Compilation album by Faith No More
- Released: June 8, 2009
- Recorded: 1986–1997
- Genre: Alternative metal, experimental rock, alternative rock
- Label: Rhino Records
- Producer: Various

Faith No More chronology
| The Works (2008) | The Very Best Definitive Ultimate Greatest Hits Collection (2009) | MidLife Crisis: The Very Best of Faith No More (2010) |

= The Very Best Definitive Ultimate Greatest Hits Collection =

The Very Best Definitive Ultimate Greatest Hits Collection is a two-disc compilation album by American band Faith No More. It was released on June 1, 2009, in the UK to coincide with the band's reunion tour. This double disc set contains the band's greatest hits on the first CD, while the second CD features B-sides and rarities.

Professional ratings
Review scores
| Source | Rating |
| AllMusic | Star |
| MusicOMH | Star Half star |
| Record Collector | Star |

==Track listing==

Disc 1
| No. | Title | From the album | Length |
|---|---|---|---|
| 1. | "The Real Thing" | The Real Thing | 8:13 |
| 2. | "From Out of Nowhere" | The Real Thing | 3:22 |
| 3. | "Epic" | The Real Thing | 4:54 |
| 4. | "We Care a Lot" | Introduce Yourself | 4:04 |
| 5. | "R'n'R" | Introduce Yourself | 3:14 |
| 6. | "Kindergarten" | Angel Dust | 4:30 |
| 7. | "Caffeine" | Angel Dust | 4:29 |
| 8. | "Land of Sunshine" | Angel Dust | 3:44 |
| 9. | "Be Aggressive" | Angel Dust | 3:43 |
| 10. | "Midlife Crisis" | Angel Dust | 4:22 |
| 11. | "A Small Victory" | Angel Dust | 4:56 |
| 12. | "Everything's Ruined" | Angel Dust | 4:35 |
| 13. | "Evidence" | King for a Day... Fool for a Lifetime | 4:55 |
| 14. | "Digging the Grave" | King for a Day... Fool for a Lifetime | 3:06 |
| 15. | "Ricochet" | King for a Day... Fool for a Lifetime | 4:31 |
| 16. | "Ashes to Ashes" | Album of the Year | 3:38 |
| 17. | "Stripsearch" | Album of the Year | 4:31 |
| 18. | "Easy" | Angel Dust | 3:08 |

Disc 2
| No. | Title | Length |
|---|---|---|
| 1. | "Absolute Zero" ("Digging the Grave" B-side and King for a Day Japanese bonus track) | 4:07 |
| 2. | "The Big Kahuna" ("Ashes to Ashes" B-side and Album of the Year Japanese bonus track) | 3:05 |
| 3. | "Light Up and Let Go" ("Ashes to Ashes" B-side Album of the Year Japanese bonus track) | 2:20 |
| 4. | "I Won't Forget You" (King for a Day... Fool for a Lifetime outtake, previously released on Who Cares a Lot?
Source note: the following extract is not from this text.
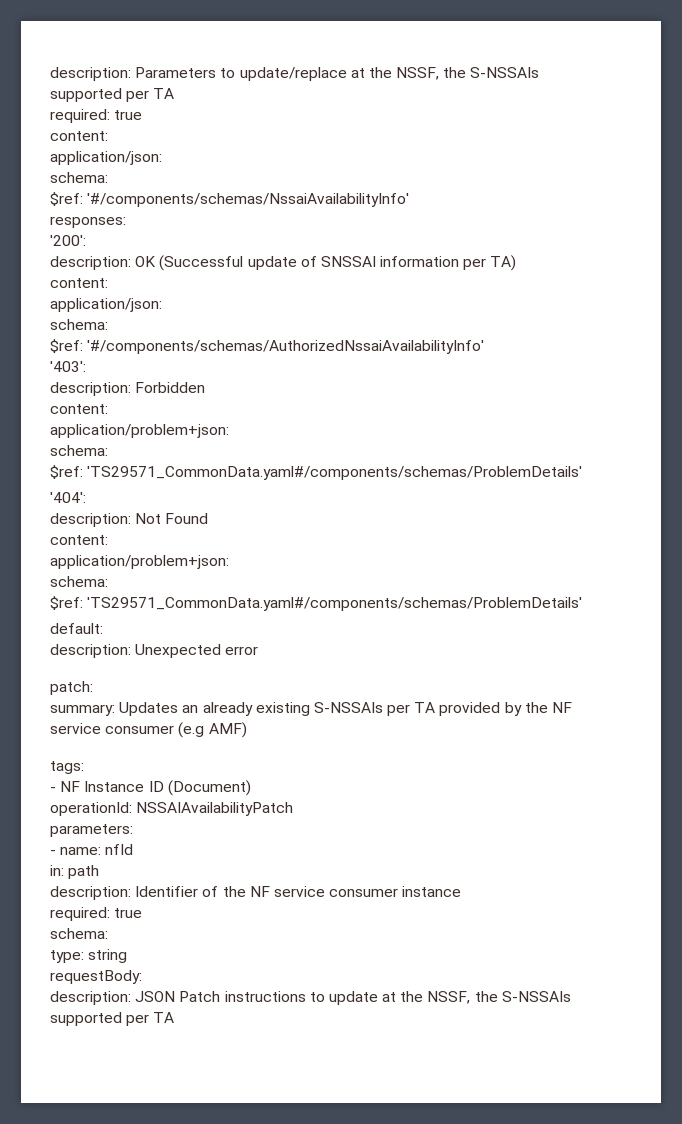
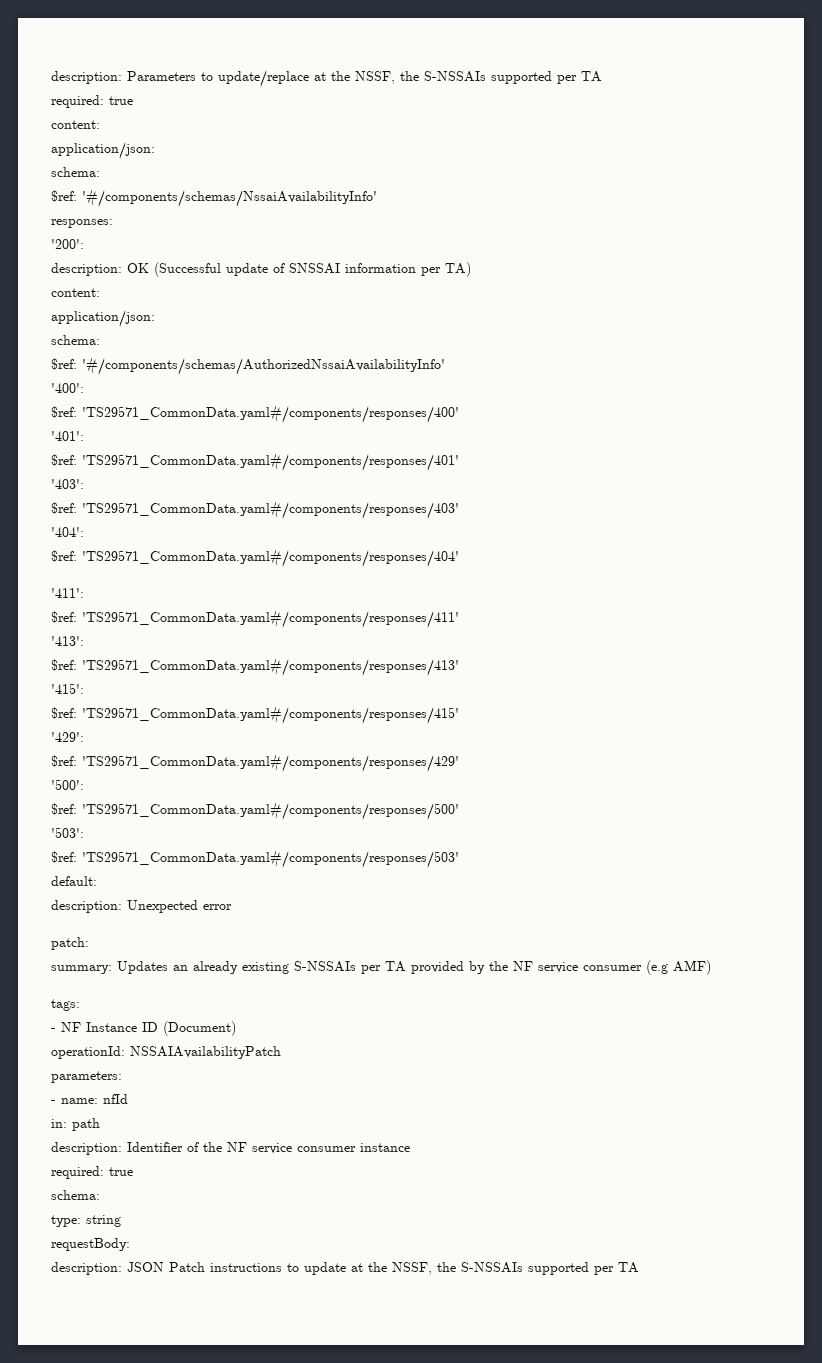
[50,361,86,372] [50,382,206,396] [50,404,108,414] [50,424,229,438] [50,445,108,456] [50,465,583,480] '403': // description: Forbidden // content: // application/problem+json: // schema: // $ref: 'TS29571_CommonData.yaml#/components/schemas/ProblemDetails' -> [51,383,84,393] [51,405,459,423] [51,431,84,441] [51,453,459,471] [51,479,84,489] [51,501,459,519] '400': // $ref: 'TS29571_CommonData.yaml#/components/responses/400' // '401': // $ref: 'TS29571_CommonData.yaml#/components/responses/401' // '403': // $ref: 'TS29571_CommonData.yaml#/components/responses/403'
[50,513,209,527] [50,535,108,545] [50,555,229,569] [50,576,108,587] [50,596,583,611] description: Not Found // content: // application/problem+json: // schema: // $ref: 'TS29571_CommonData.yaml#/components/schemas/ProblemDetails' -> [51,549,459,567] [51,588,84,598] [51,610,459,628] [51,636,84,646] [51,658,459,676] [51,683,84,694] [51,706,459,724] [51,732,84,742] [51,754,459,772] [51,779,84,790] [51,802,459,820] [51,827,84,838] [51,850,459,868] $ref: 'TS29571_CommonData.yaml#/components/responses/404' // '411': // $ref: 'TS29571_CommonData.yaml#/components/responses/411' // '413': // $ref: 'TS29571_CommonData.yaml#/components/responses/413' // '415': // $ref: 'TS29571_CommonData.yaml#/components/responses/415' // '429': // $ref: 'TS29571_CommonData.yaml#/components/responses/429' // '500': // $ref: 'TS29571_CommonData.yaml#/components/responses/500' // '503': // $ref: 'TS29571_CommonData.yaml#/components/responses/503'

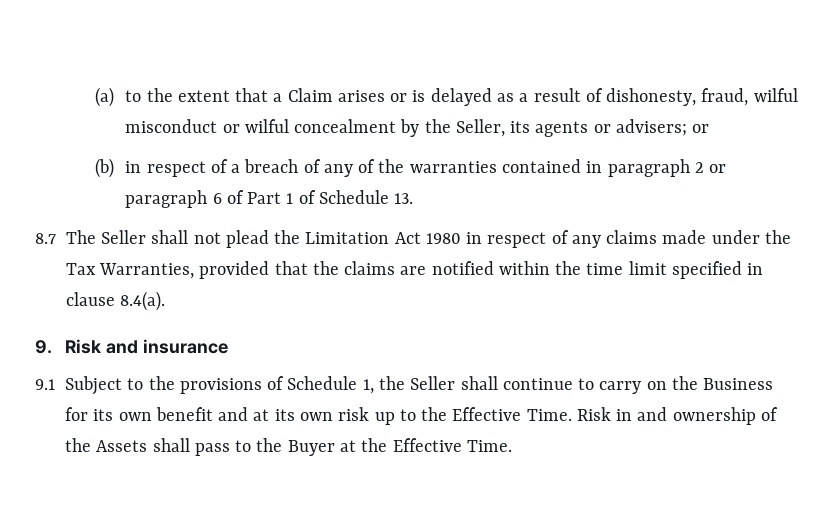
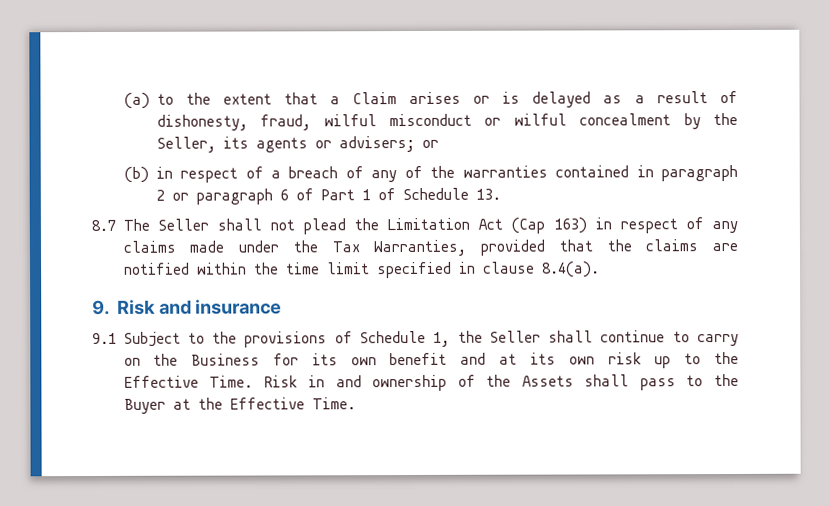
[425,233,461,244] 1980 -> [511,217,587,234] (Cap 163)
The Greatest Hits greatest hits album 1998) | 4:10 |
| 5. | "The World Is Yours" (Angel Dust outtake, previously released on Who Cares a Lot? The Greatest Hits compilation album 1998) | 5:53 |
| 6. | "Hippie Jam Song" (King for a Day... Fool for a Lifetime outtake, previously released on Who Cares a Lot? The Greatest Hits compilation album 1998) | 4:58 |
| 7. | "Sweet Emotion" (Longer version of a demo given away with Kerrang! magazine in 1989; outtake from The Real Thing sessions. Later reworked as "The Perfect Crime" for Bill & Ted's Bogus Journey and included on This Is It and The Works) | 4:53 |
| 8. | "New Improved Song" (Released on a 7-inch EP free with Sounds magazine in 1988; outtake from the Introduce Yourself sessions. The song "The Morning After" from The Real Thing shares the same chord progression and bassline, but is largely a different song.) | 3:51 |
| 9. | "Das Schutzenfest" (Released on Songs to Make Love To EP, 1992) | 2:58 |
| 10. | "This Guy's in Love with You" (Released on Who Cares a Lot? The Greatest Hits compilation album, 1998) (Live in Sydney October 21, 1997) | 4:22 |

Digital bonus tracks
| No. | Title | Length |
|---|---|---|
| 19. | "Spanish Eyes" ("Ricochet" B-side and King for a Day bonus track) | 3:00 |
| 20. | "I Started a Joke" ("Digging the Grave" B-side and King for a Day bonus track) | 3:02 |

==Charts==

| Chart (2009) | Peak position |
|---|---|
| Finnish Albums Chart | 6 |

==Certifications==

| Region | Certification | Certified units/sales |
| New Zealand (RMNZ) | Gold | 7,500^{‡} |
^{‡} Sales+streaming figures based on certification alone.